**Action item:**
Report every line in the data below that contains the word "What", copying each such line in full.

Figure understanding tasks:
★ ★ ★ ★ ★
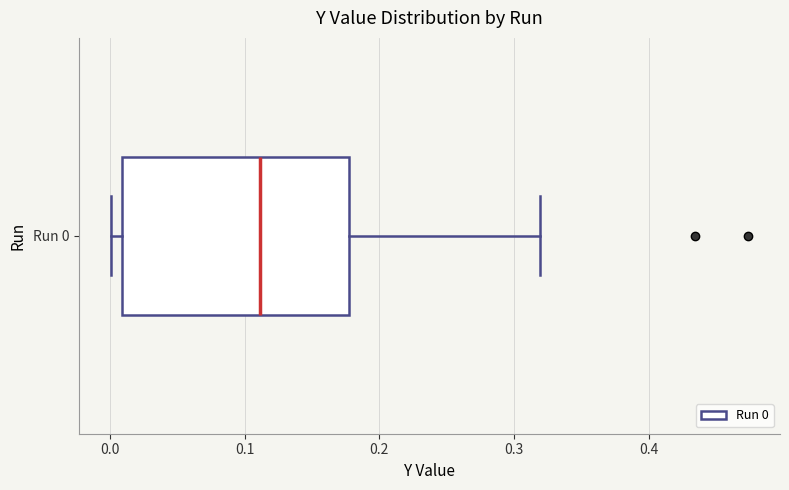

Where is the left edge of the box for Run 0 on the x-axis? The values are not printed on the chart, so give them approximately, as read against the axis.

0.01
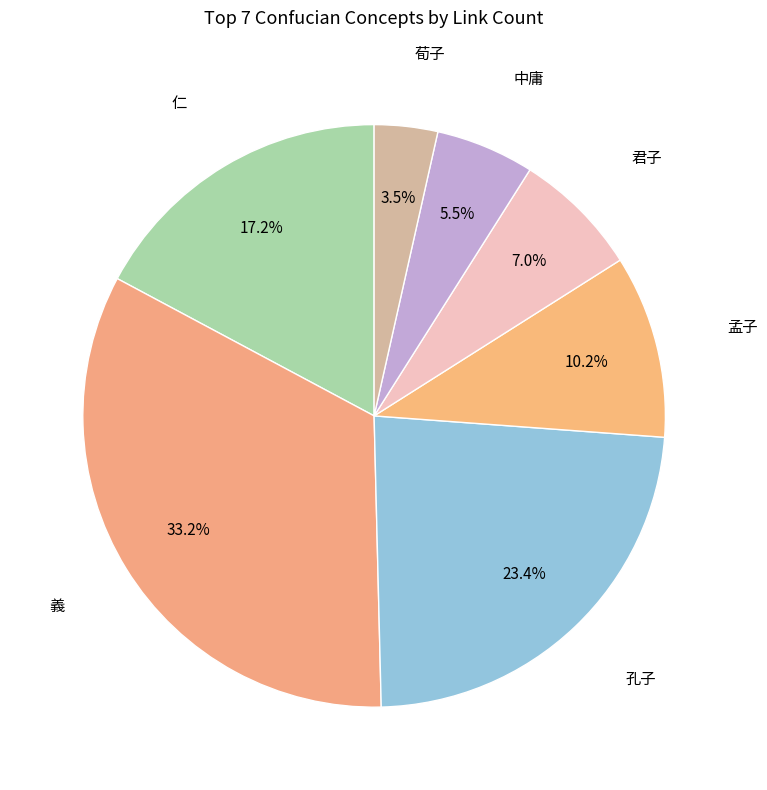

Count the number of slices in the pie.

7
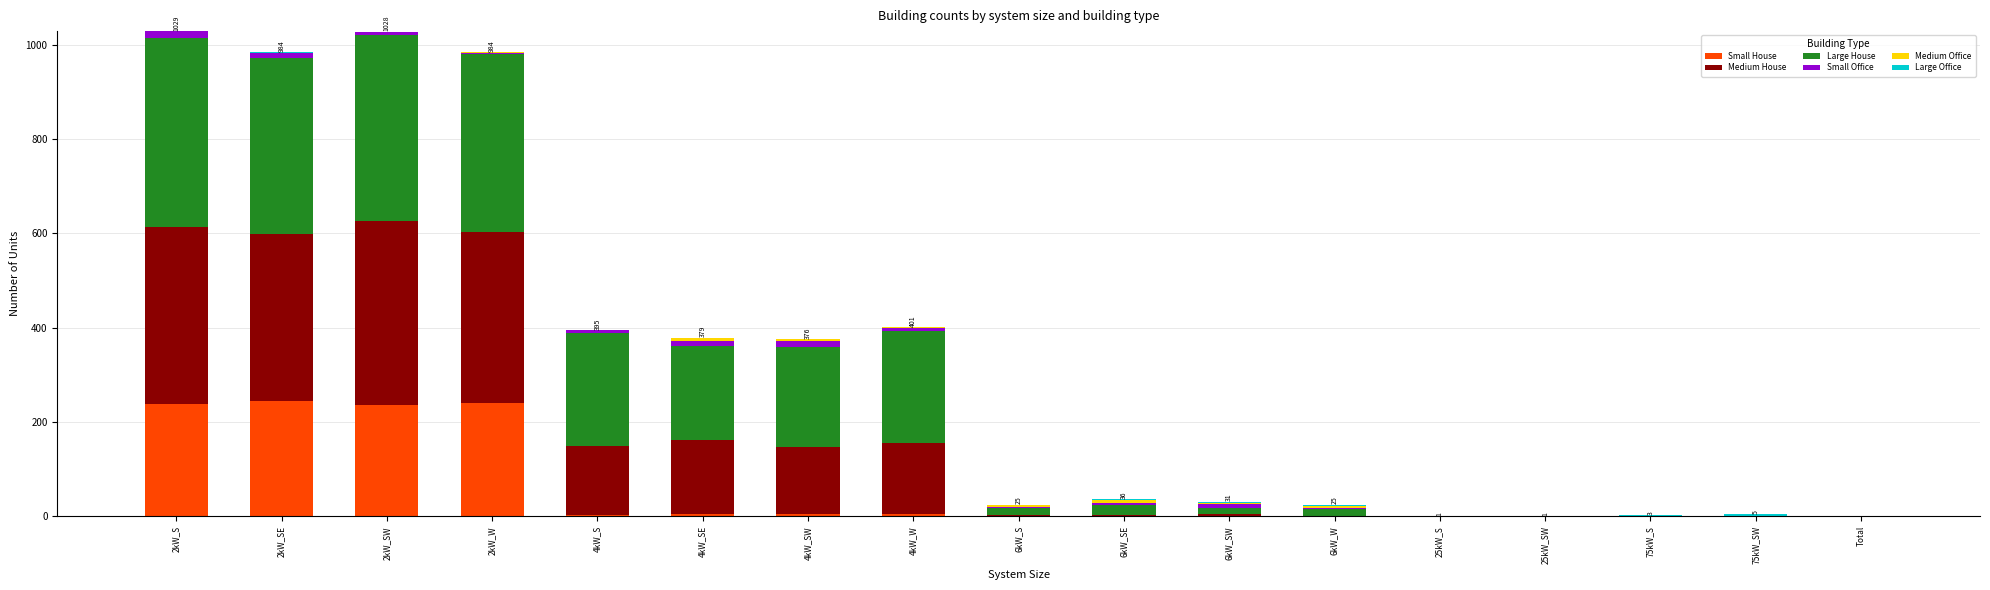

What is the total value across all series at 4kW_SW?

376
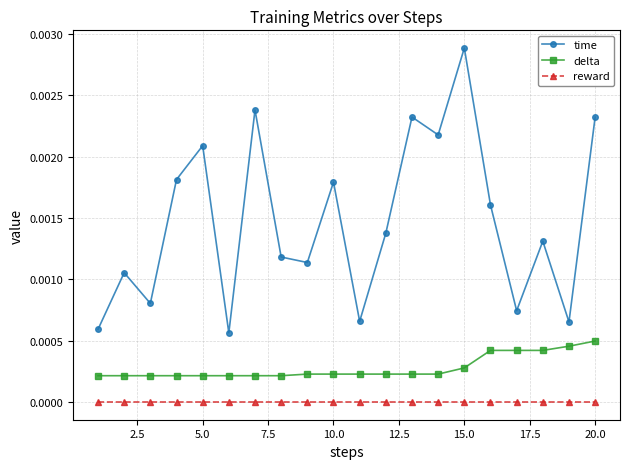

In time, how many points are higher than both neighbors (excluding endpoints)?

7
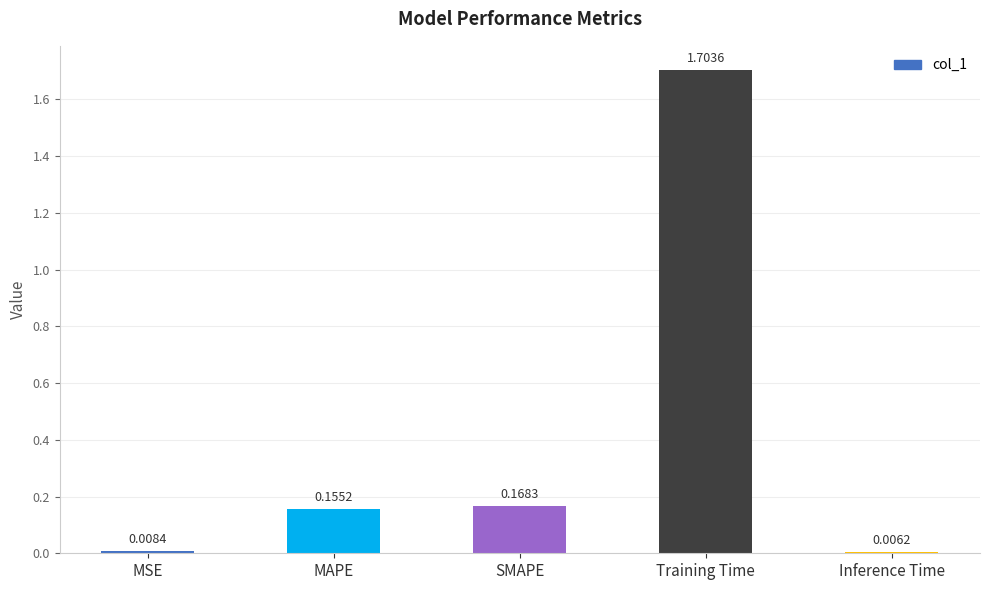

What is the difference between the maximum and minimum values?

1.7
★ ★ ★ ★ ★
**Exercise output:**
What is the total value across all series at 4kW_SW?
What is the difference between the maximum and minimum values?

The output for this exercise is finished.